Try it: All of the data that follows is to be written out exactly, with images excluded.

Top of Dataset extract

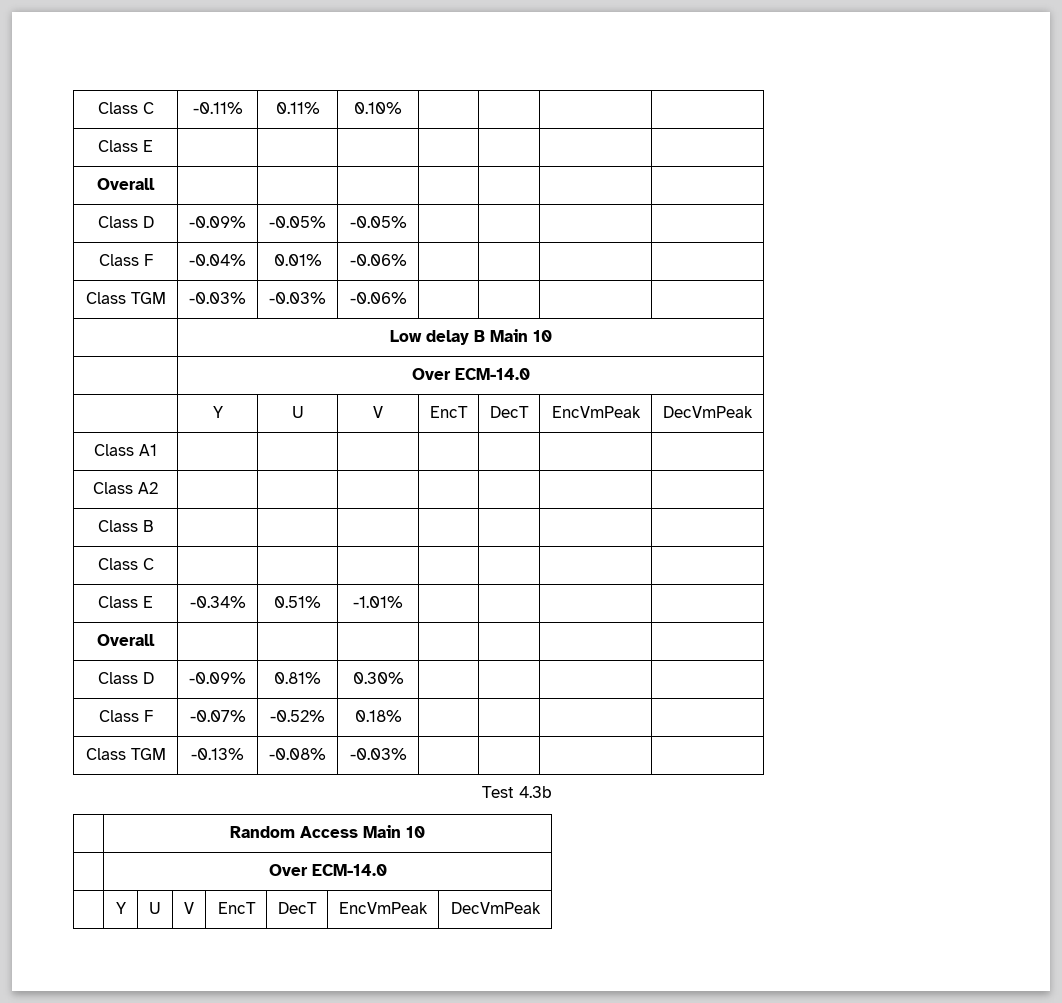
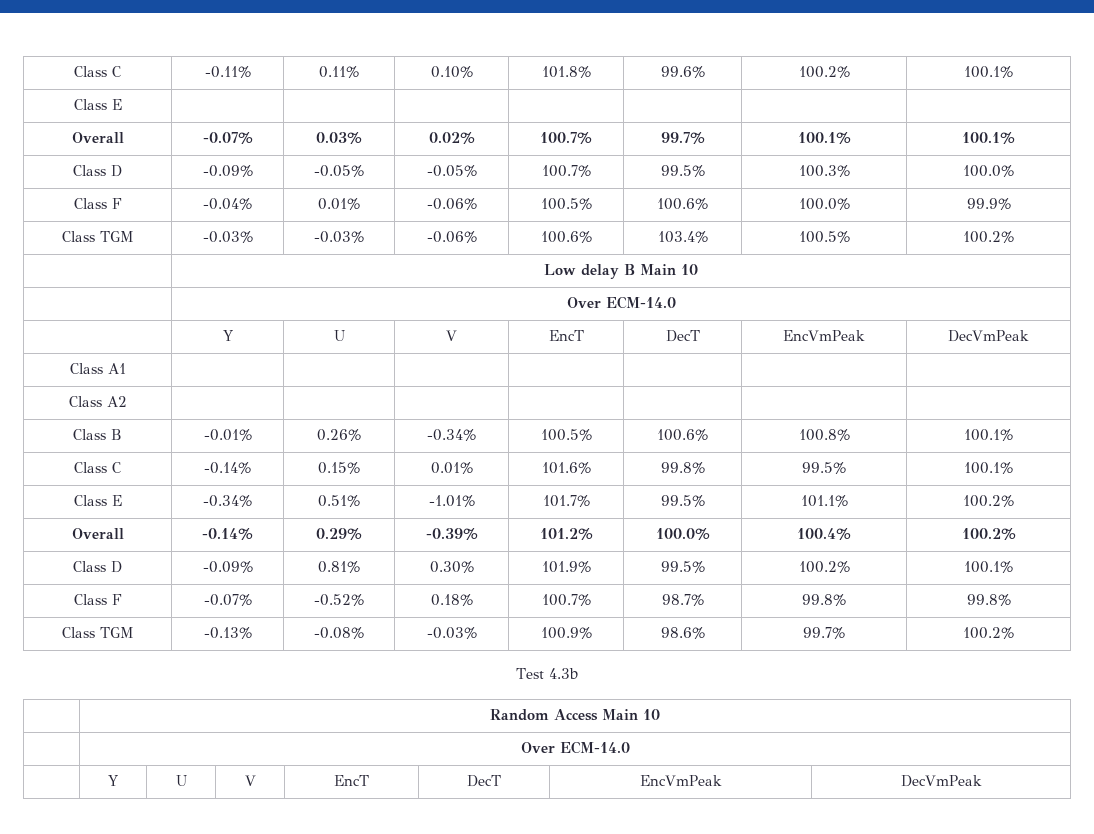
(402, 108) | | | -> [541,66,591,78] [660,66,705,78] [798,66,850,78] [964,66,1013,78] 101.8% | 99.6% | 100.2% | 100.1%
(155, 184) | | | | | | -> [202,132,253,144] [316,132,362,144] [428,132,475,144] [540,132,592,144] [660,132,705,144] [797,132,851,144] [962,132,1015,144] -0.07% | 0.03% | 0.02% | 100.7% | 99.7% | 100.1% | 100.1%
(407, 222) | | | -> [541,165,591,177] [660,165,705,177] [798,165,850,177] [963,165,1014,177] 100.7% | 99.5% | 100.3% | 100.0%
(407, 260) | | | -> [540,198,592,210] [657,198,708,210] [798,198,850,210] [966,198,1011,210] 100.5% | 100.6% | 100.0% | 99.9%
(407, 298) | | | -> [540,231,592,243] [657,231,708,243] [798,231,850,243] [963,231,1014,243] 100.6% | 103.4% | 100.5% | 100.2%
[97,558,154,570] | | | | | | // Class C | | | | | | | -> [203,429,252,441] [317,429,361,441] [427,429,476,441] [540,429,592,441] [657,429,708,441] [798,429,850,441] [964,429,1013,441] [74,462,121,473] [204,462,251,474] [318,462,360,474] [430,462,473,474] [541,462,591,474] [660,462,705,474] [802,462,846,474] [964,462,1013,474] -0.01% | 0.26% | -0.34% | 100.5% | 100.6% | 100.8% | 100.1% // Class C | -0.14% | 0.15% | 0.01% | 101.6% | 99.8% | 99.5% | 100.1%
[97,634,155,646] | | | // Overall | | | | | | | -> [542,495,590,507] [660,495,705,507] [800,495,848,507] [963,495,1014,507] [71,528,124,539] [202,528,253,540] [316,528,362,540] [425,528,478,540] [539,528,593,540] [655,528,710,540] [797,528,851,540] [961,528,1016,540] 101.7% | 99.5% | 101.1% | 100.2% // Overall | -0.14% | 0.29% | -0.39% | 101.2% | 100.0% | 100.4% | 100.2%
(404, 678) | | | -> [541,561,591,573] [660,561,705,573] [798,561,850,573] [964,561,1013,573] 101.9% | 99.5% | 100.2% | 100.1%
(402, 716) | | | -> [541,594,591,606] [661,594,704,606] [802,594,846,606] [966,594,1011,606] 100.7% | 98.7% | 99.8% | 99.8%
(407, 754) | | | -> [540,627,592,639] [660,627,705,639] [803,627,845,639] [963,627,1014,639] 100.9% | 98.6% | 99.7% | 100.2%

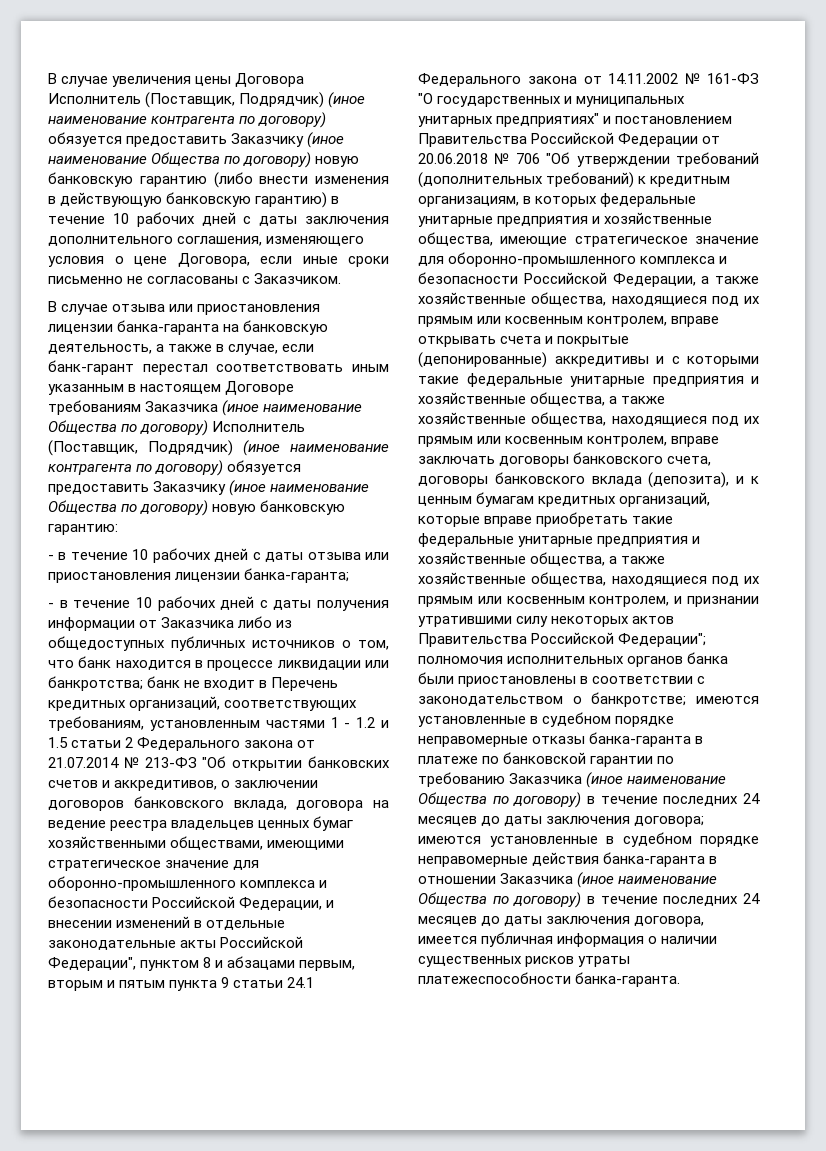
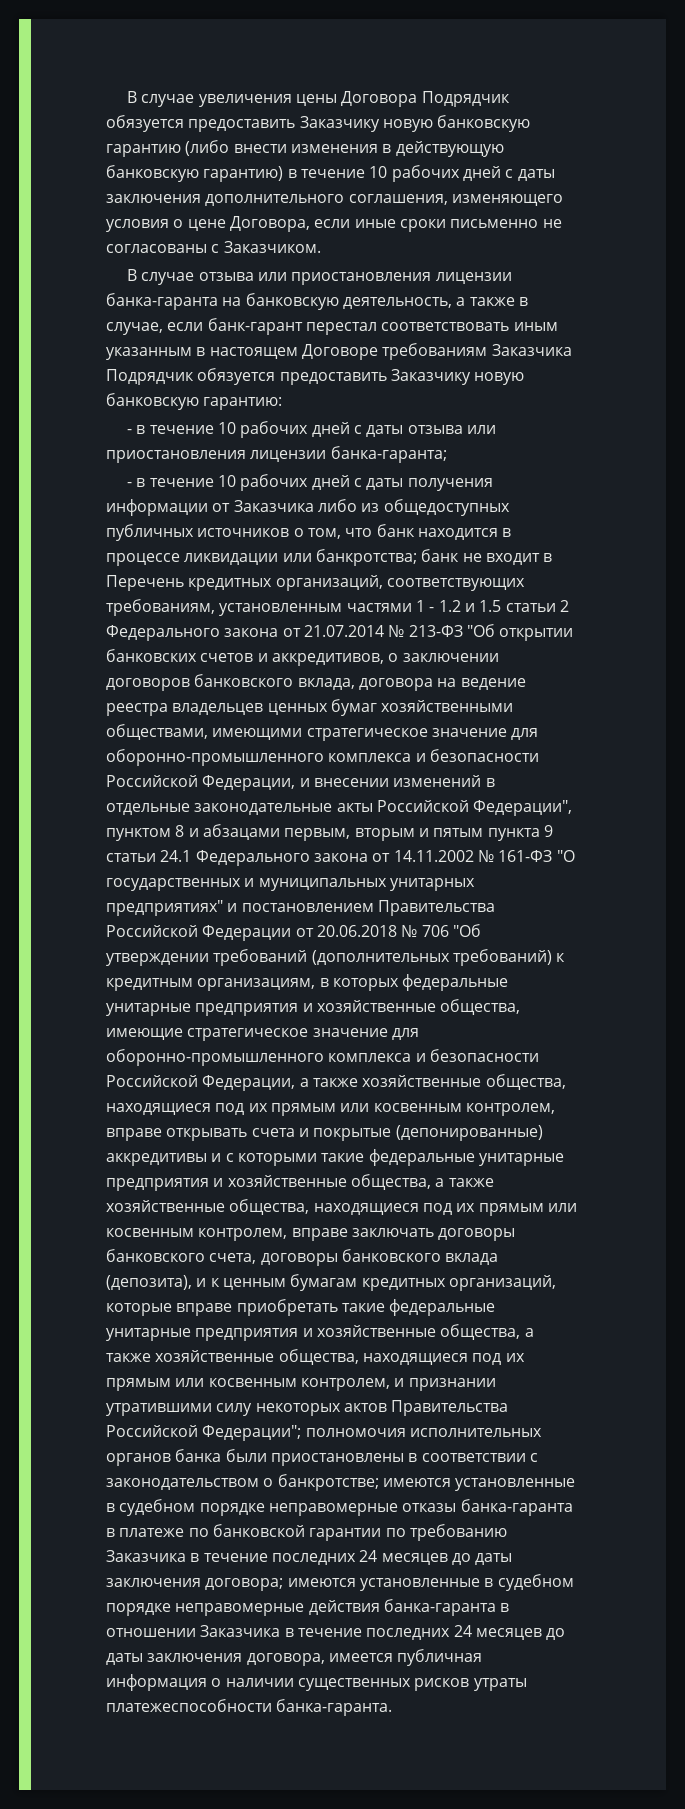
[48,92,366,108] [48,112,327,128] [48,132,345,148] [48,152,312,168] Исполнитель (Поставщик, Подрядчик) (иное наименование контрагента по договору) обязуется предоставить Заказчику (иное наименование Общества по договору) -> [421,91,510,107] [106,115,380,132] Подрядчик обязуется предоставить Заказчику
[222,400,363,416] [48,420,306,436] [48,440,389,456] [48,460,302,476] [48,480,370,496] [48,500,209,516] (иное наименование Общества по договору) Исполнитель (Поставщик, Подрядчик) (иное наименование контрагента по договору) обязуется предоставить Заказчику (иное наименование Общества по договору) -> [106,368,471,385] Подрядчик обязуется предоставить Заказчику
[586,772,727,788] [418,792,582,808] (иное наименование Общества по договору) -> (186, 1556) none
[577,872,718,888] [418,892,582,908] (иное наименование Общества по договору) -> (281, 1631) none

Bottom of Dataset extract

Exercise result:
(402, 108) | | | -> [541,66,591,78] [660,66,705,78] [798,66,850,78] [964,66,1013,78] 101.8% | 99.6% | 100.2% | 100.1%
(155, 184) | | | | | | -> [202,132,253,144] [316,132,362,144] [428,132,475,144] [540,132,592,144] [660,132,705,144] [797,132,851,144] [962,132,1015,144] -0.07% | 0.03% | 0.02% | 100.7% | 99.7% | 100.1% | 100.1%
(407, 222) | | | -> [541,165,591,177] [660,165,705,177] [798,165,850,177] [963,165,1014,177] 100.7% | 99.5% | 100.3% | 100.0%
(407, 260) | | | -> [540,198,592,210] [657,198,708,210] [798,198,850,210] [966,198,1011,210] 100.5% | 100.6% | 100.0% | 99.9%
(407, 298) | | | -> [540,231,592,243] [657,231,708,243] [798,231,850,243] [963,231,1014,243] 100.6% | 103.4% | 100.5% | 100.2%
[97,558,154,570] | | | | | | // Class C | | | | | | | -> [203,429,252,441] [317,429,361,441] [427,429,476,441] [540,429,592,441] [657,429,708,441] [798,429,850,441] [964,429,1013,441] [74,462,121,473] [204,462,251,474] [318,462,360,474] [430,462,473,474] [541,462,591,474] [660,462,705,474] [802,462,846,474] [964,462,1013,474] -0.01% | 0.26% | -0.34% | 100.5% | 100.6% | 100.8% | 100.1% // Class C | -0.14% | 0.15% | 0.01% | 101.6% | 99.8% | 99.5% | 100.1%
[97,634,155,646] | | | // Overall | | | | | | | -> [542,495,590,507] [660,495,705,507] [800,495,848,507] [963,495,1014,507] [71,528,124,539] [202,528,253,540] [316,528,362,540] [425,528,478,540] [539,528,593,540] [655,528,710,540] [797,528,851,540] [961,528,1016,540] 101.7% | 99.5% | 101.1% | 100.2% // Overall | -0.14% | 0.29% | -0.39% | 101.2% | 100.0% | 100.4% | 100.2%
(404, 678) | | | -> [541,561,591,573] [660,561,705,573] [798,561,850,573] [964,561,1013,573] 101.9% | 99.5% | 100.2% | 100.1%
(402, 716) | | | -> [541,594,591,606] [661,594,704,606] [802,594,846,606] [966,594,1011,606] 100.7% | 98.7% | 99.8% | 99.8%
(407, 754) | | | -> [540,627,592,639] [660,627,705,639] [803,627,845,639] [963,627,1014,639] 100.9% | 98.6% | 99.7% | 100.2%

[48,92,366,108] [48,112,327,128] [48,132,345,148] [48,152,312,168] Исполнитель (Поставщик, Подрядчик) (иное наименование контрагента по договору) обязуется предоставить Заказчику (иное наименование Общества по договору) -> [421,91,510,107] [106,115,380,132] Подрядчик обязуется предоставить Заказчику
[222,400,363,416] [48,420,306,436] [48,440,389,456] [48,460,302,476] [48,480,370,496] [48,500,209,516] (иное наименование Общества по договору) Исполнитель (Поставщик, Подрядчик) (иное наименование контрагента по договору) обязуется предоставить Заказчику (иное наименование Общества по договору) -> [106,368,471,385] Подрядчик обязуется предоставить Заказчику
[586,772,727,788] [418,792,582,808] (иное наименование Общества по договору) -> (186, 1556) none
[577,872,718,888] [418,892,582,908] (иное наименование Общества по договору) -> (281, 1631) none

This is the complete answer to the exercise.